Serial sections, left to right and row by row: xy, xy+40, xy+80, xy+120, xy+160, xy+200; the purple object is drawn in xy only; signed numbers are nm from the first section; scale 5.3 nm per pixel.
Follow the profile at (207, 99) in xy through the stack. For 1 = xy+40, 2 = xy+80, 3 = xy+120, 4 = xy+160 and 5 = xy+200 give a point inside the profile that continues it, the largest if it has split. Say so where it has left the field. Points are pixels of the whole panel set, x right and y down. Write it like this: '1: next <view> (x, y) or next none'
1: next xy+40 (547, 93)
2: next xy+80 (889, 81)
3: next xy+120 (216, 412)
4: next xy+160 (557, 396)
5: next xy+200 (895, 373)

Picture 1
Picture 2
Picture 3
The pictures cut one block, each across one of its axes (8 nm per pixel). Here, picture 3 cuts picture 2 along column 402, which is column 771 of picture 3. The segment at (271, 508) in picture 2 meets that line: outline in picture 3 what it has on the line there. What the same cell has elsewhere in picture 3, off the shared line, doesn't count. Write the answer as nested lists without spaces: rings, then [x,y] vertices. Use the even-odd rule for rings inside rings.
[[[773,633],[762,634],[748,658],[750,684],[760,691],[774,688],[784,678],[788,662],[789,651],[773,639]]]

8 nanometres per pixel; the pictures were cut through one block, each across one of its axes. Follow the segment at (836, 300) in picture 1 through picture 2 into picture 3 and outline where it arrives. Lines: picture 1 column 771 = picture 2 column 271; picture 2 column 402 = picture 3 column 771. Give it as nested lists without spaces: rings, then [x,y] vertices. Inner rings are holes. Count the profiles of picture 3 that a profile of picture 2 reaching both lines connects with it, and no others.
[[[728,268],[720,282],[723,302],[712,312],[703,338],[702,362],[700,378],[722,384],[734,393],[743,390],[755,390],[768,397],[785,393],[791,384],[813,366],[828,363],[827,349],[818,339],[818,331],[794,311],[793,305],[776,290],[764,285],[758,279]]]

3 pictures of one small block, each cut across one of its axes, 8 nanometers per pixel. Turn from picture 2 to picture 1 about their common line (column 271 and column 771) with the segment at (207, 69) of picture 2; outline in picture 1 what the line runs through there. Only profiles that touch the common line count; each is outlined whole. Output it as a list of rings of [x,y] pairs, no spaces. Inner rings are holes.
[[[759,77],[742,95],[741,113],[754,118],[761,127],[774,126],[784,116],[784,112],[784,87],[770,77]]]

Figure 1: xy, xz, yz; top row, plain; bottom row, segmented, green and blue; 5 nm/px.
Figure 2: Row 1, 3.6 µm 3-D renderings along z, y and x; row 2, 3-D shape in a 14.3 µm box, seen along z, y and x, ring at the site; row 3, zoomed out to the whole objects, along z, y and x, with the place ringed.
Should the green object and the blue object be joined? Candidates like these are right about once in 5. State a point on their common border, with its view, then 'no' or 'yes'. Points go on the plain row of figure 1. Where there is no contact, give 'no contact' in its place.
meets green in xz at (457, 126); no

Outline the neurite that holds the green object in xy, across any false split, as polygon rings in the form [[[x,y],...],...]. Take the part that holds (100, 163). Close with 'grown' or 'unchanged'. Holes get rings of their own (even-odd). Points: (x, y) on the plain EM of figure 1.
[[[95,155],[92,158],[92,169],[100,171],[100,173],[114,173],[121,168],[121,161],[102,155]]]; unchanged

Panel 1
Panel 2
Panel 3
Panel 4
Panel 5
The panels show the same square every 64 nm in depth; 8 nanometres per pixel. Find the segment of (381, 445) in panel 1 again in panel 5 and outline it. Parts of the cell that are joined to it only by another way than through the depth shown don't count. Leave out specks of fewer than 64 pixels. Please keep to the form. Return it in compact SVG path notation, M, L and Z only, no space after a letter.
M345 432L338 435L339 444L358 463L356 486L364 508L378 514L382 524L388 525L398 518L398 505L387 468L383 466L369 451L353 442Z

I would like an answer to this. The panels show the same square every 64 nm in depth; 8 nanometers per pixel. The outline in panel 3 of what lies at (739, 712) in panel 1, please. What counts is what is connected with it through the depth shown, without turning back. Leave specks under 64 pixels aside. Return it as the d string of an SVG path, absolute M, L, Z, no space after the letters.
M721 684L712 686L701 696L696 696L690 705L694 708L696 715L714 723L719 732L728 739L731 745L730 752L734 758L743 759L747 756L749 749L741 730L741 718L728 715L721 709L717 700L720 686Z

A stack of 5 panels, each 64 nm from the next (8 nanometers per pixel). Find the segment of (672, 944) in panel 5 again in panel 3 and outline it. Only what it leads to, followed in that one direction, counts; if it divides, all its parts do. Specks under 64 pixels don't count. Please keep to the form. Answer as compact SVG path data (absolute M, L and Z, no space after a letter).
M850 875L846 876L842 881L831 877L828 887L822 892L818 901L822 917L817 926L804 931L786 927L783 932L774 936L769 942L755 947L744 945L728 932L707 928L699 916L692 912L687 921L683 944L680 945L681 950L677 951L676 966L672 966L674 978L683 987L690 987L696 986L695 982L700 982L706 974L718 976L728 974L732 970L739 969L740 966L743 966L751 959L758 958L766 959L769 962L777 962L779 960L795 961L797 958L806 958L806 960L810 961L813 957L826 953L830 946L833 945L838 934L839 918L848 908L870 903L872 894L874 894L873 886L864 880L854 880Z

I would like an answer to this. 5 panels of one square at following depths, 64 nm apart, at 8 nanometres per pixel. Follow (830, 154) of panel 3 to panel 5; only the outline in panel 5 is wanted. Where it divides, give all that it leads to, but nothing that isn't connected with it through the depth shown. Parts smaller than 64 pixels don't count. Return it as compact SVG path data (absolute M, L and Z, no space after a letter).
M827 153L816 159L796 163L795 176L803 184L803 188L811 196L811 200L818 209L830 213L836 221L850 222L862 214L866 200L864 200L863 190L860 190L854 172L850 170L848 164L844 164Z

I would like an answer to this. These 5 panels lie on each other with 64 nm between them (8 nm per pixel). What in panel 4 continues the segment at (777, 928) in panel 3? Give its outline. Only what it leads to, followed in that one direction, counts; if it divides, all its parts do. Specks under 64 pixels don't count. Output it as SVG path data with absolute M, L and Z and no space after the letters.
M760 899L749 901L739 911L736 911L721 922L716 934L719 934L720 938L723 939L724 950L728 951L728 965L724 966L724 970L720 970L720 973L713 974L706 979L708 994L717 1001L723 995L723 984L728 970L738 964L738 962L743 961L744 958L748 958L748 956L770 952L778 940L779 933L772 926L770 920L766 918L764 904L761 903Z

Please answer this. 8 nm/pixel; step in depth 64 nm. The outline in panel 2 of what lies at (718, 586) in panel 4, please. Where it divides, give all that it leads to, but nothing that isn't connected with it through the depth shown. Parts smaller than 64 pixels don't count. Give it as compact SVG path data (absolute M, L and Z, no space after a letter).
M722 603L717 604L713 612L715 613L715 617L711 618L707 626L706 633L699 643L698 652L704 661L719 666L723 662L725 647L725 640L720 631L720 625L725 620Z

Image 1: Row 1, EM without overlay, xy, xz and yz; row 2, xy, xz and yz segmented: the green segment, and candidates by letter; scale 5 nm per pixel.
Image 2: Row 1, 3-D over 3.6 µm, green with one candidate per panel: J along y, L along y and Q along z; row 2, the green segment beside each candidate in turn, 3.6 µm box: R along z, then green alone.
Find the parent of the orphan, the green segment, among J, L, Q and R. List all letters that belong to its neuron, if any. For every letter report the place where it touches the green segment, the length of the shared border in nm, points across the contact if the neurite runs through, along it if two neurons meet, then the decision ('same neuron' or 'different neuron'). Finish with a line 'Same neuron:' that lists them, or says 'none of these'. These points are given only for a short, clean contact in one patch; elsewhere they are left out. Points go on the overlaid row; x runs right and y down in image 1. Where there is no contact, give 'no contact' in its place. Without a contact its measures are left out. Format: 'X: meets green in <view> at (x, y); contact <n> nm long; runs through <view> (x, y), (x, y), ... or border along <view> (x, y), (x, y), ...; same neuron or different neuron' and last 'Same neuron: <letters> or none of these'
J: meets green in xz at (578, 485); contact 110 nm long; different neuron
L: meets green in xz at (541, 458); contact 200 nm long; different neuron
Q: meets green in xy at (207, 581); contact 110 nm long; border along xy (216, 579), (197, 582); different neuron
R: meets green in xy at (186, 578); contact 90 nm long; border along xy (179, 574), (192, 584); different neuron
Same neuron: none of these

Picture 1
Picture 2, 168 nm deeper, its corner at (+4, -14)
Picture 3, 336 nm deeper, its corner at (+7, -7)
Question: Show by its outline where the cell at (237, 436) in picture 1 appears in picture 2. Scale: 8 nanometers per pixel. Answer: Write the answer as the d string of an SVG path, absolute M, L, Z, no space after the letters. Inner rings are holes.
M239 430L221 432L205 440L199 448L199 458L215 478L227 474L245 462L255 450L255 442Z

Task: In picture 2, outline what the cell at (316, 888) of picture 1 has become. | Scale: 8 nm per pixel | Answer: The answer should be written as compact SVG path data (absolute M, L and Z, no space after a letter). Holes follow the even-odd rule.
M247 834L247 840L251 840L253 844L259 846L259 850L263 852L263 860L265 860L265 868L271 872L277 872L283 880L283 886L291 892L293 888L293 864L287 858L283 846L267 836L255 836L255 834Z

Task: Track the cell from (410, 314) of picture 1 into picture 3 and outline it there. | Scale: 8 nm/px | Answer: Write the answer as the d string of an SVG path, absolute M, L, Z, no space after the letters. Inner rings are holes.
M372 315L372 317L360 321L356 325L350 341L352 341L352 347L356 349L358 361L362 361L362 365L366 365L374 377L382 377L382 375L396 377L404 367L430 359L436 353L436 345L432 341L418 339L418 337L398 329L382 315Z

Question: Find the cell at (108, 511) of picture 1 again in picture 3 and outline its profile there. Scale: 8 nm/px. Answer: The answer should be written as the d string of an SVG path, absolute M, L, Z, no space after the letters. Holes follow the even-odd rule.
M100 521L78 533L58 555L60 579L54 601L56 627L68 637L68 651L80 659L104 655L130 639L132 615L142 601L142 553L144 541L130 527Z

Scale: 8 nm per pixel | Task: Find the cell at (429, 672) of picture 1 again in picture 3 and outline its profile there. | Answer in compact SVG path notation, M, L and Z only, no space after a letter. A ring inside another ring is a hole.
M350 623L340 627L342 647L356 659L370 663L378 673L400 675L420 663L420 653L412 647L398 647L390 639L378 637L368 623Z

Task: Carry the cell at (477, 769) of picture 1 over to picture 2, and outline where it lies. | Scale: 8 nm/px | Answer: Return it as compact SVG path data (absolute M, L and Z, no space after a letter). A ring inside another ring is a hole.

__________

Work required: If a line above holds the word "corner", copy it.

Solution for this exercise:
Picture 2, 168 nm deeper, its corner at (+4, -14)
Picture 3, 336 nm deeper, its corner at (+7, -7)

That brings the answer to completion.